Embedded Performance

  • A new Theatre Operational Procurement Forum was proposed, with terms of reference drafted to accelerate implementation.
  • A governance model set out strategic, assurance and delivery forums, defining ownership, reporting lines and meeting cadence to ensure changes are embedded, monitored and sustained.

“The support from NHS SBS has been transformational. In just eight weeks, the consultancy team gave us a clear, practical operating model that tackles long‑standing challenges in theatre procurement. The work has created a pathway to digital stock visibility, stronger governance and most importantly, meaningful clinical time released back to patient care. What’s most impressive is that these improvements go beyond theatres; the consultancy team has created a scalable blueprint we now plan to roll out across the wider trust.”

Daniel Nash
Director of Performance and Operational Improvement
Countess of Chester Hospital

The Result

Targeted inventory reviews unlock £69k in immediate savings, whilst the move to specialty‑based cost centres gives greater visibility of the trust’s £6.7m annual theatre spend.

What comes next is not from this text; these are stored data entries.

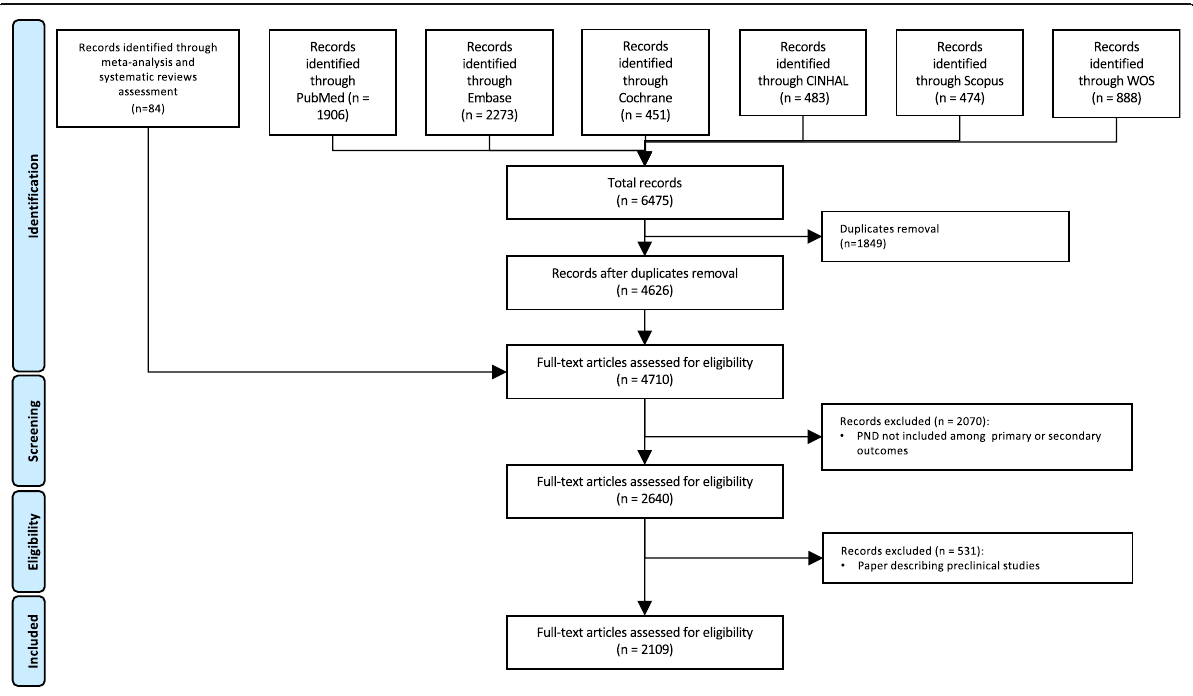
Fig. 1 Flow chart describing the studies selection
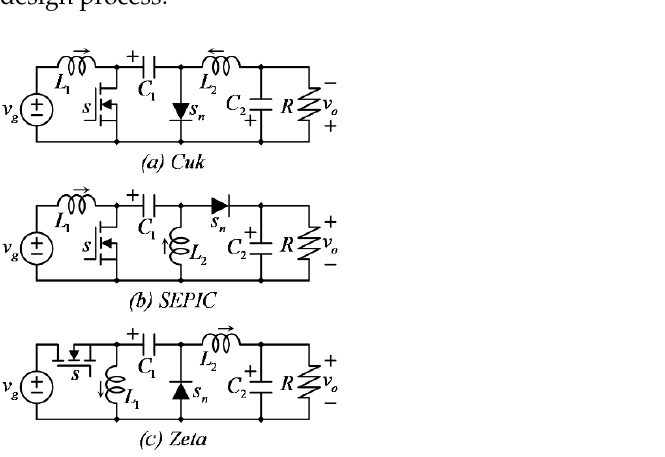
Figure 2. Fourth order (FO) converters: ( a ) Cuk, ( b ) SEPIC, and ( c ) Zeta converters.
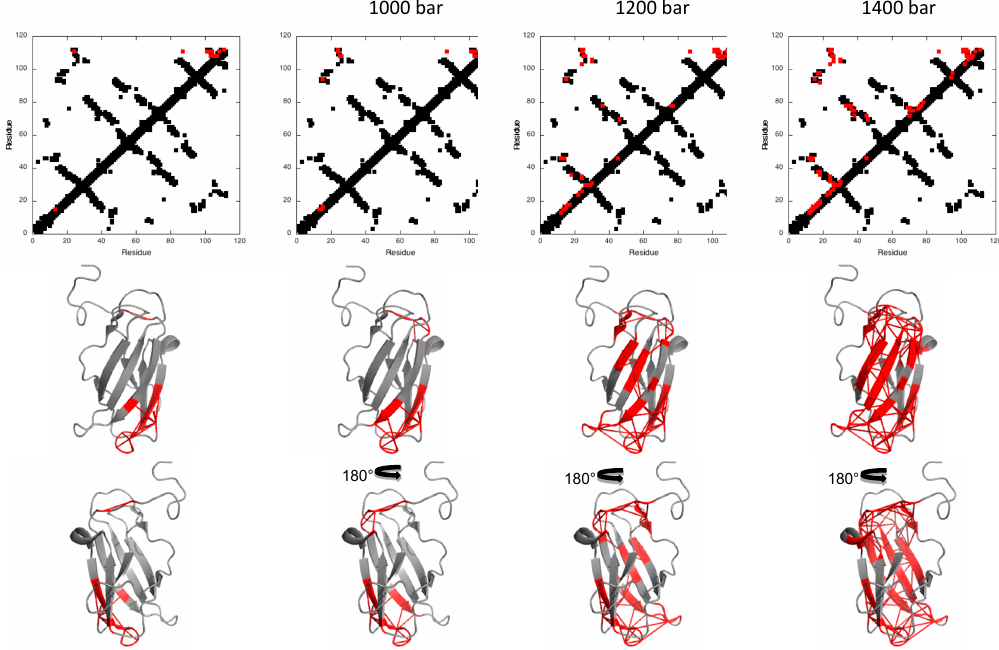
Figure 6. Pressure denaturation of DEN4-ED3. (Top) Contact maps built from the solution structure obtained DEN4-ED3 [15] at 600, 1000, 1200, and 1400 bar, as indicated. The contacts above the diagonal have been colored in red when contact probabilities ( Pij ) lower than 0.5 are observed. (Bottom) Ribbon representations of the solution structure DEN4-ED3 where the red ticks represent contacts that are weakened ( Pij ≤ 0.5) at the corresponding pressures.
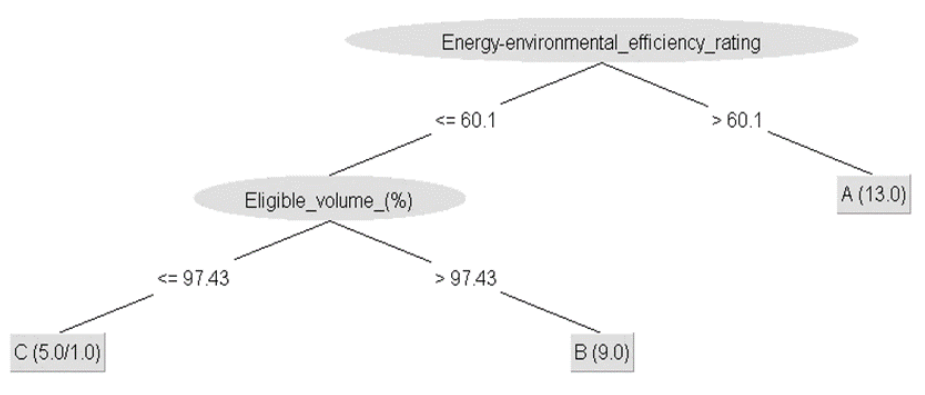
Figure 5. Decision tree for the energy-environmental level classification of biofuels using the Resample filter. GO, Goiás; SP, São Paulo; MS, Mato Grosso do Sul.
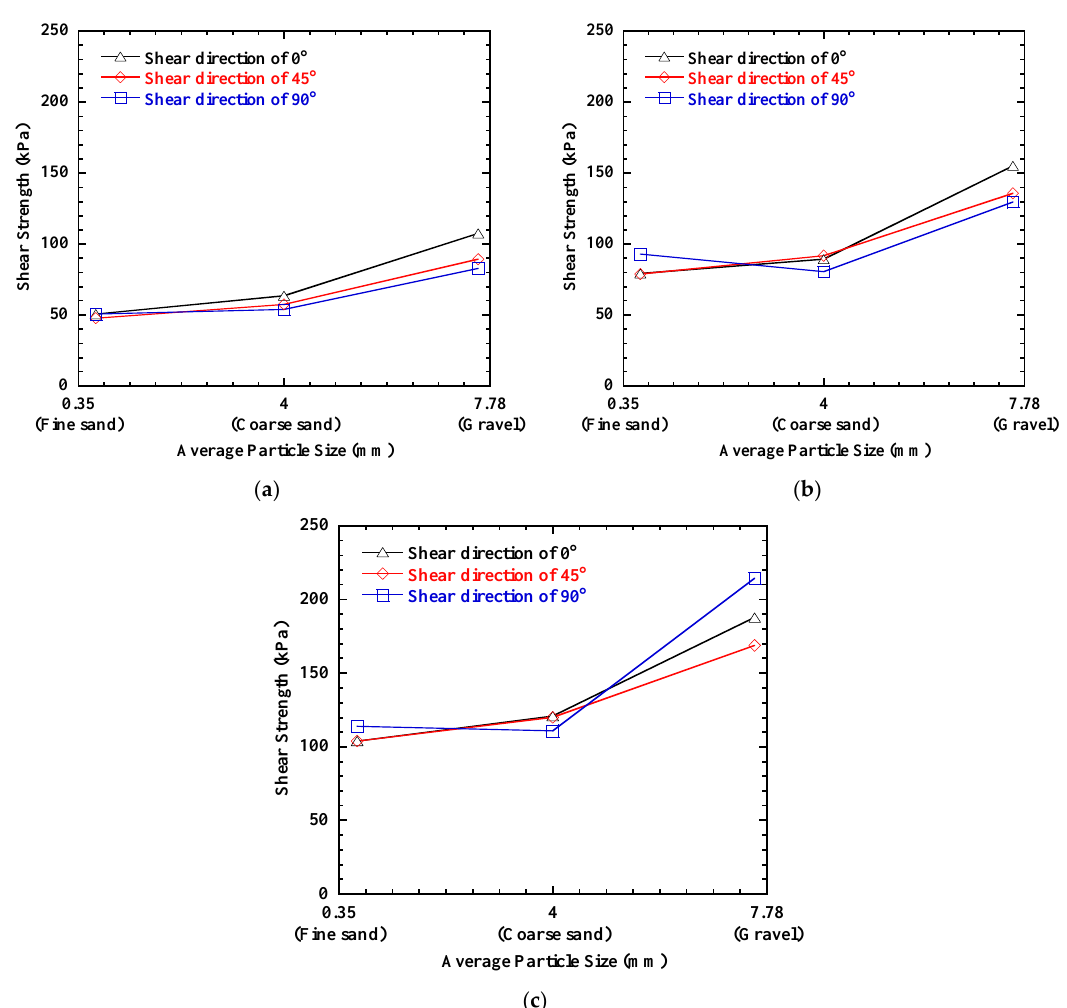
Figure 16. The influence of particle size on the shear strength of soil–triaxial geogrid (TX150) interfaces. ( a ) Normal stress of 50 kPa, ( b ) normal stress of 100 kPa, ( c ) normal stress of 150 kPa.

The engagement delivered quantified operational and financial benefits while establishing the foundations for sustained improvement:

  • Introduction of a centralised theatre stores operating model identified the opportunity to release 1,000 clinical hours per month from routine procurement and stock management activity, equivalent to £35k per month in non‑cash‑releasing productivity value, enabling clinical teams to refocus on patient care.
  • Targeted stock reviews and inventory optimisation identified £69k of one‑off cash‑releasing stock savings through the reduction of excess and duplicated inventory.
  • Re-design of cost centres around clinical specialties improved visibility and accountability across £6.7m annual non‑pay theatre spend, supporting earlier identification of cost pressures that had previously contributed to 10% overspend.